Matteo Salvini serra i ranghi. Dopo giorni di polemiche interne alla Lega, il segretario prova a riunire il partito. Ieri mattina, a Pinzolo, ha incontrato il presidente della Provincia autonoma di Trento Maurizio Fugatti. Un faccia a faccia «cordiale e amichevole», durante il quale si è parlato di Trentino, governo, tesseramento e soprattutto futuro del Carroccio. Un altro segnale arriva dal Veneto. Alberto Stefani, governatore e volto della nuova generazione leghista, si schiera di fatto con Salvini e raffredda le
richieste di chi vorrebbe riaprire la discussione sulla leadership. «C’è stato un congresso un anno fa e non può essere celebrato ogni due mesi», taglia corto dal Meeting di Rimini. Per Stefani un movimento deve occuparsi di «dare risposte ai cittadini e ai territori», ricordando anche che gli amministratori sono sempre stati coinvolti. Sono parole che arrivano dopo le tensioni degli ultimi giorni e mentre Salvini prepara i prossimi passaggi.

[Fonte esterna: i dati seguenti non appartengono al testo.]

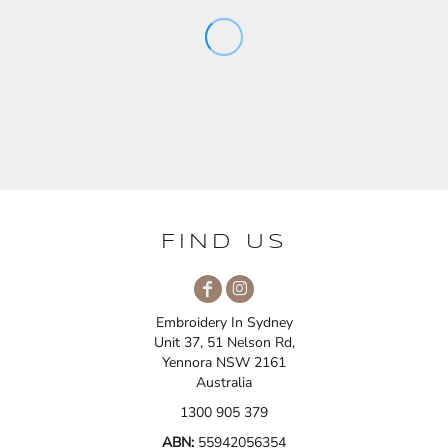
FIND US
Embroidery In Sydney
Unit 37, 51 Nelson Rd,
Yennora NSW 2161
Australia
1300 905 379
ABN:
55942056354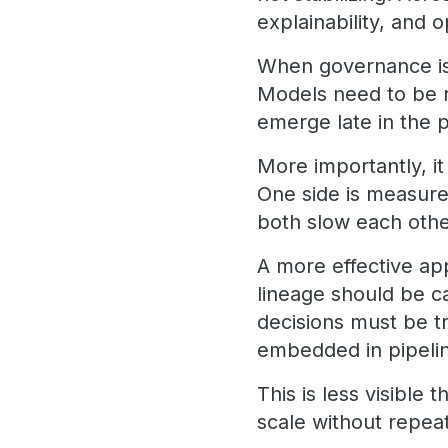
explainability, and 
When governance is 
Models need to be 
emerge late in the 
More importantly, i
One side is measure
both slow each oth
A more effective ap
lineage should be c
decisions must be tr
embedded in pipelin
This is less visible
scale without repeat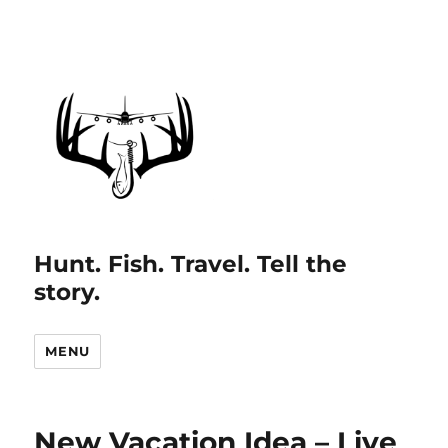
Hunt. Fish. Travel. Tell the
story.
MENU
New Vacation Idea – Live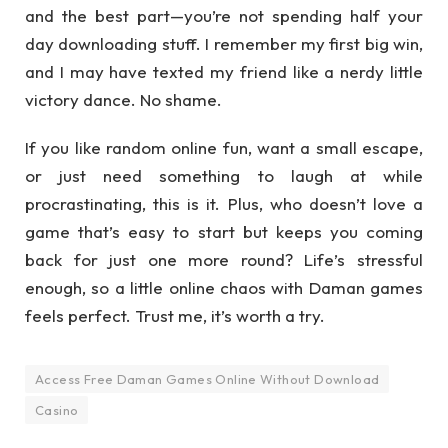
and the best part—you’re not spending half your
day downloading stuff. I remember my first big win,
and I may have texted my friend like a nerdy little
victory dance. No shame.
If you like random online fun, want a small escape,
or just need something to laugh at while
procrastinating, this is it. Plus, who doesn’t love a
game that’s easy to start but keeps you coming
back for just one more round? Life’s stressful
enough, so a little online chaos with Daman games
feels perfect. Trust me, it’s worth a try.
Access Free Daman Games Online Without Download
Casino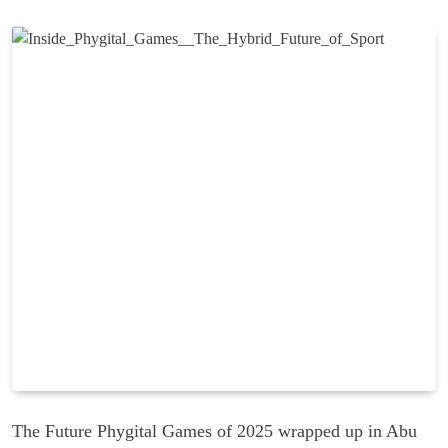
The Future Phygital Games of 2025 wrapped up in Abu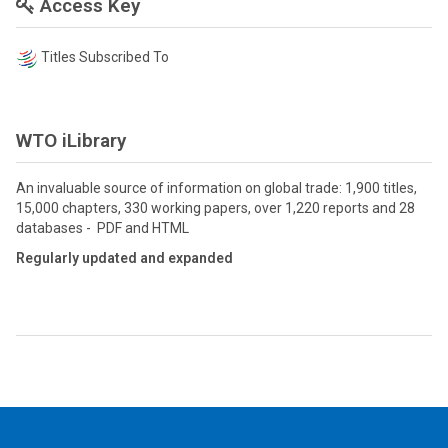
Access Key
Titles Subscribed To
WTO iLibrary
An invaluable source of information on global trade: 1,900 titles,
15,000 chapters, 330 working papers, over 1,220 reports and 28
databases - PDF and HTML
Regularly updated and expanded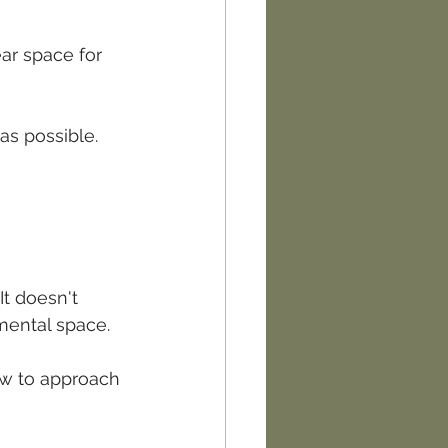
ar space for 
as possible.
It doesn't 
mental space.
ow to approach 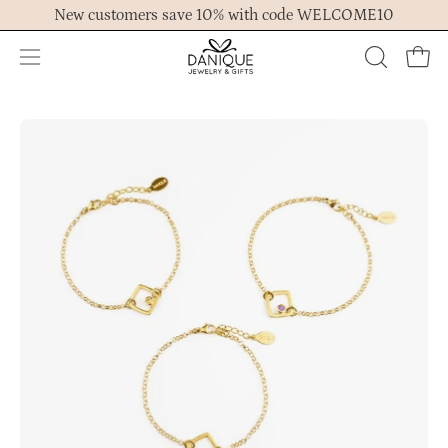
Skip
New customers save 10% with code WELCOME10
to
content
Open
OPEN
Ope
navigation
SEARCH
menu
BAR
Open
Op
image
im
lightbox
lig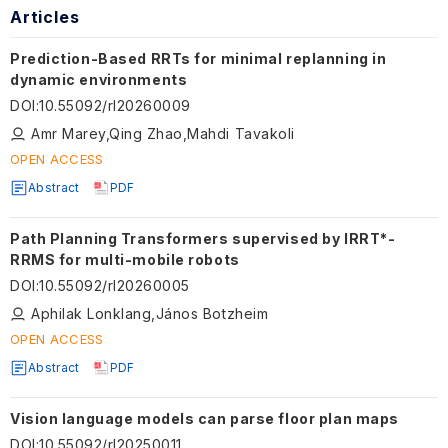
Articles
Prediction-Based RRTs for minimal replanning in
dynamic environments
DOI
:
10.55092/rl20260009
Amr Marey,Qing Zhao,Mahdi Tavakoli
OPEN ACCESS
Abstract
PDF
Path Planning Transformers supervised by IRRT*-
RRMS for multi-mobile robots
DOI
:
10.55092/rl20260005
Aphilak Lonklang,János Botzheim
OPEN ACCESS
Abstract
PDF
Vision language models can parse floor plan maps
DOI
:
10.55092/rl20250011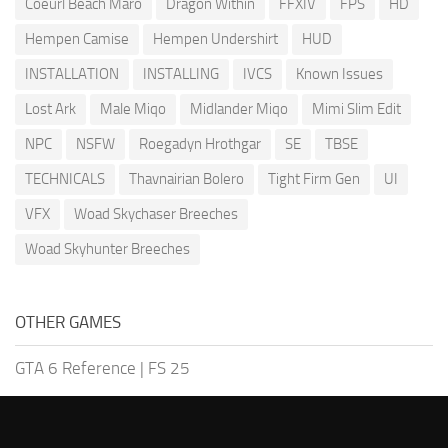
Coeurl Beach Maro
Dragon Within
FFXIV
FPS
HD
Hempen Camise
Hempen Undershirt
HUD
INSTALLATION
INSTALLING
IVCS
Known Issues
Lost Ark
Male Miqo
Midlander Miqo
Mimi Slim Edit
NPC
NSFW
Roegadyn Hrothgar
SE
TBSE
TECHNICALS
Thavnairian Bolero
Tight Firm Gen
UI
VFX
Woad Skychaser Breeches
Woad Skyhunter Breeches
OTHER GAMES
GTA 6 Reference
|
FS 25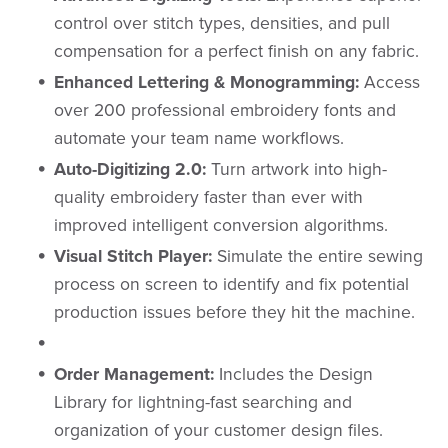
control over stitch types, densities, and pull
compensation for a perfect finish on any fabric.
Enhanced Lettering & Monogramming:
Access
over 200 professional embroidery fonts and
automate your team name workflows.
Auto-Digitizing 2.0:
Turn artwork into high-
quality embroidery faster than ever with
improved intelligent conversion algorithms.
Visual Stitch Player:
Simulate the entire sewing
process on screen to identify and fix potential
production issues before they hit the machine.
Order Management:
Includes the Design
Library for lightning-fast searching and
organization of your customer design files.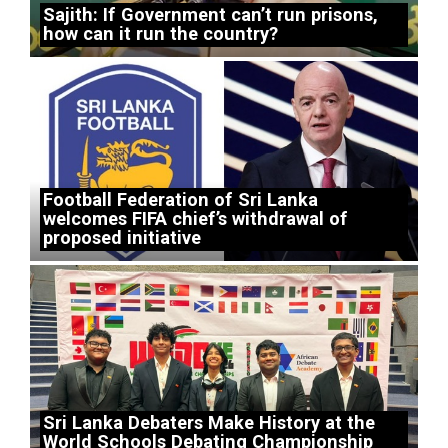
Sajith: If Government can’t run prisons,
how can it run the country?
Football Federation of Sri Lanka
welcomes FIFA chief’s withdrawal of
proposed initiative
Sri Lanka Debaters Make History at the
World Schools Debating Championship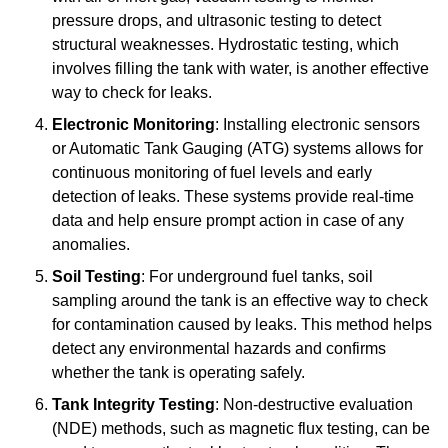
pressure drops, and ultrasonic testing to detect
structural weaknesses. Hydrostatic testing, which
involves filling the tank with water, is another effective
way to check for leaks.
Electronic Monitoring
: Installing electronic sensors
or Automatic Tank Gauging (ATG) systems allows for
continuous monitoring of fuel levels and early
detection of leaks. These systems provide real-time
data and help ensure prompt action in case of any
anomalies.
Soil Testing
: For underground fuel tanks, soil
sampling around the tank is an effective way to check
for contamination caused by leaks. This method helps
detect any environmental hazards and confirms
whether the tank is operating safely.
Tank Integrity Testing
: Non-destructive evaluation
(NDE) methods, such as magnetic flux testing, can be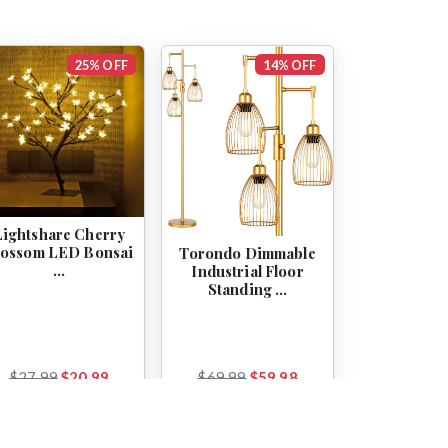
25% OFF
14% OFF
Lightshare Cherry
lossom LED Bonsai
Torondo Dimmable
…
Industrial Floor
Standing …
$27.99
$20.99
$69.99
$59.98
View
View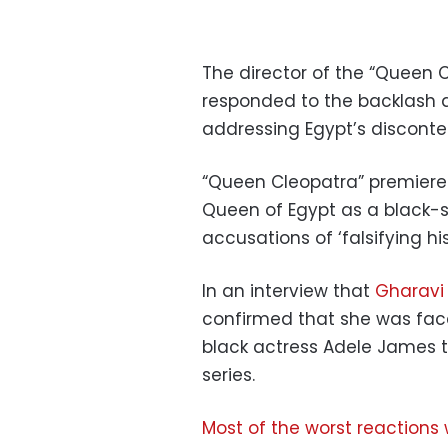
The director of the “Queen
responded to the backlash a
addressing Egypt’s disconte
“Queen Cleopatra” premiered 
Queen of Egypt as a black-
accusations of ‘falsifying his
In an interview that
Gharavi
confirmed that she was face
black actress Adele James t
series.
Most of the worst reactions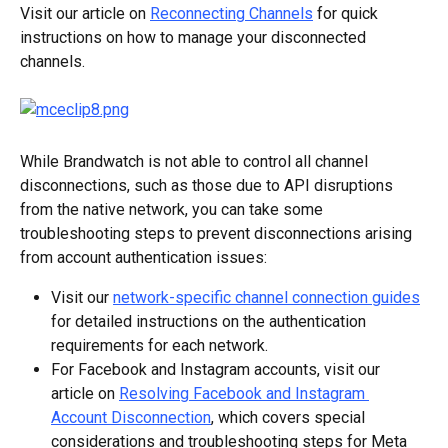
Visit our article on 
Reconnecting Channels
 for quick 
instructions on how to manage your disconnected 
channels.
While Brandwatch is not able to control all channel 
disconnections, such as those due to API disruptions 
from the native network, you can take some 
troubleshooting steps to prevent disconnections arising 
from account authentication issues:
Visit our 
network-specific channel connection guides
for detailed instructions on the authentication 
requirements for each network.
For Facebook and Instagram accounts, visit our 
article on 
Resolving Facebook and Instagram 
Account Disconnection
, which covers special 
considerations and troubleshooting steps for Meta 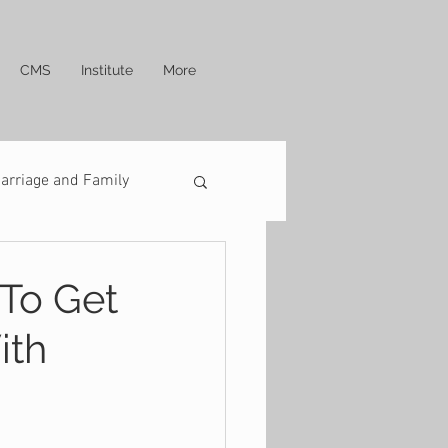
CMS
Institute
More
arriage and Family
 To Get
ith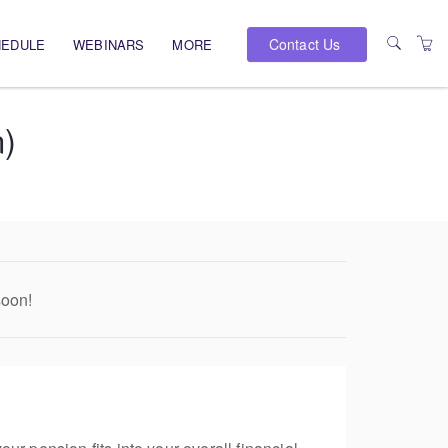
Contact Us
HEDULE
WEBINARS
MORE
PRESENTERS
n)
VENUES
soon!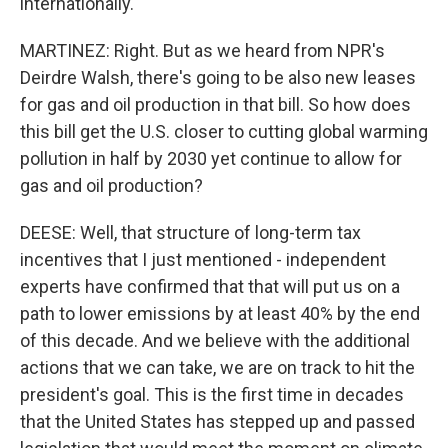
internationally.
MARTINEZ: Right. But as we heard from NPR's
Deirdre Walsh, there's going to be also new leases
for gas and oil production in that bill. So how does
this bill get the U.S. closer to cutting global warming
pollution in half by 2030 yet continue to allow for
gas and oil production?
DEESE: Well, that structure of long-term tax
incentives that I just mentioned - independent
experts have confirmed that that will put us on a
path to lower emissions by at least 40% by the end
of this decade. And we believe with the additional
actions that we can take, we are on track to hit the
president's goal. This is the first time in decades
that the United States has stepped up and passed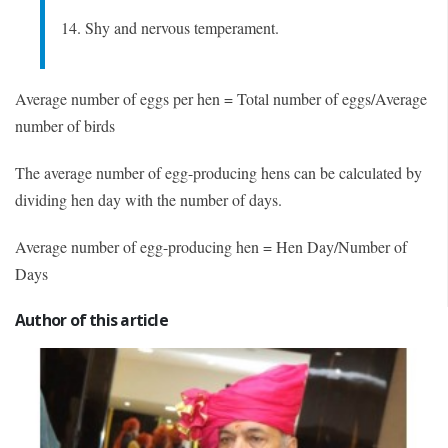
14. Shy and nervous temperament.
Average number of eggs per hen = Total number of eggs/Average
number of birds
The average number of egg-producing hens can be calculated by
dividing hen day with the number of days.
Average number of egg-producing hen = Hen Day/Number of
Days
Author of this article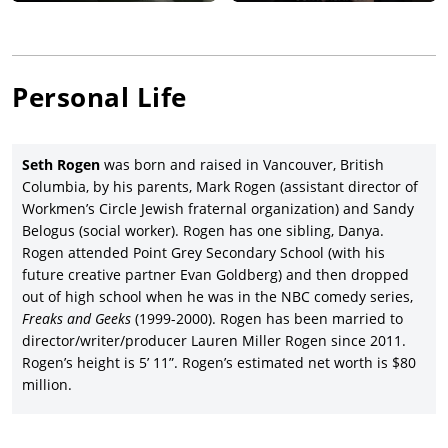
and then Rogen further established his irreverent comic voice
as co-star with
Elizabeth Banks
of director/writer/editor
Kevin
Smith’s
sex comedy,
Zack and Miri Make a Porno
(2008), with
Craig Robinson
, Jason Mewes and Traci Lords, and which was
Personal Life
co-produced and released by The Weinstein Company.
Rogen took a small role in the Star Wars-themed comedy,
Fanboys
(2009), followed by a lead voice role in DreamWorks
Seth Rogen
was born and raised in Vancouver, British
Animation’s sci-fi comedy,
Monsters vs. Aliens
(2009), with the
Columbia, by his parents, Mark Rogen (assistant director of
voices of Reese Witherspoon, Hugh Laurie, Will Arnett, Kiefer
Workmen’s Circle Jewish fraternal organization) and Sandy
Sutherland, Rainn Wilson,
Paul Rudd
and Stephen Colbert
Belogus (social worker). Rogen has one sibling, Danya.
under the co-direction of Conrad Vernon and Rob Letterman
Rogen attended Point Grey Secondary School (with his
and earning Paramount Pictures a good $381.7 million.
future creative partner Evan Goldberg) and then dropped
Seth Rogen starred in director/writer Jody Hill’s crime comedy,
out of high school when he was in the NBC comedy series,
Observe and Report
(2009), featuring Anna Faris, Michael Pena
Freaks and Geeks
(1999-2000). Rogen has been married to
and
Ray Liotta
, and released by Warner Bros. Pictures after
director/writer/producer Lauren Miller Rogen since 2011.
launching at the South by Southwest Film Festival, and then
Rogen’s height is 5’ 11”. Rogen’s estimated net worth is $80
Rogen reunited with director/writer/producer Judd Apatow as
million.
co-star/executive producer of the black comedy,
Funny
People
(2009), starring Adam Sandler, Leslie Mann, Eric Bana,
Jonah Hill and
Jason Schwartzman
, and whose failed release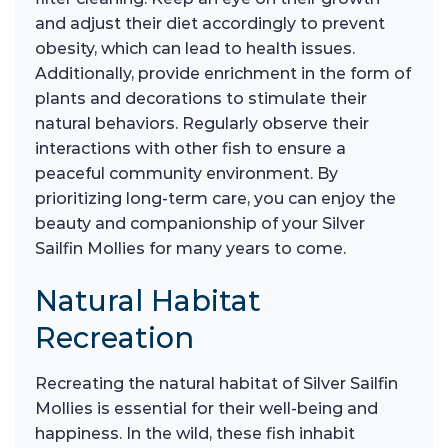
and adjust their diet accordingly to prevent
obesity, which can lead to health issues.
Additionally, provide enrichment in the form of
plants and decorations to stimulate their
natural behaviors. Regularly observe their
interactions with other fish to ensure a
peaceful community environment. By
prioritizing long-term care, you can enjoy the
beauty and companionship of your Silver
Sailfin Mollies for many years to come.
Natural Habitat
Recreation
Recreating the natural habitat of Silver Sailfin
Mollies is essential for their well-being and
happiness. In the wild, these fish inhabit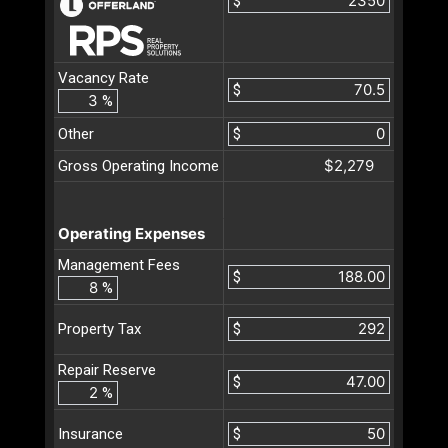
$
Vacancy Rate
$
%
Other
$
$2,279
Gross Operating Income
Operating Expenses
Management Fees
$
%
$
Property Tax
Repair Reserve
$
%
$
Insurance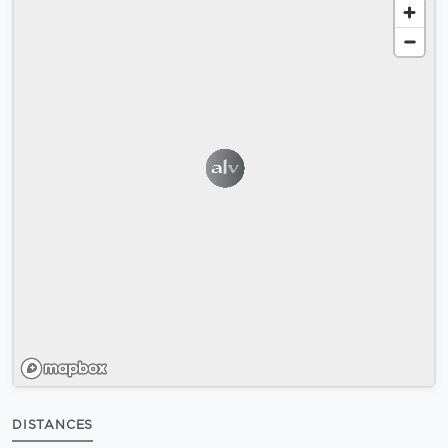
DISTANCES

Il ministro dell’Interno Matteo Piantedosi si è detto «molto dispiaciuto per gli attacchi che subisce ingiustamente» Salvini
che, ha proseguito parlando con l’Ansa, «quando è diventato segretario della Lega ha salvato un partito che era in crisi».
L’attesa adesso è per questo pomeriggio, quando il leader leghista parlerà a Pinzolo e potrebbe tornare sulle fibrillazioni interne.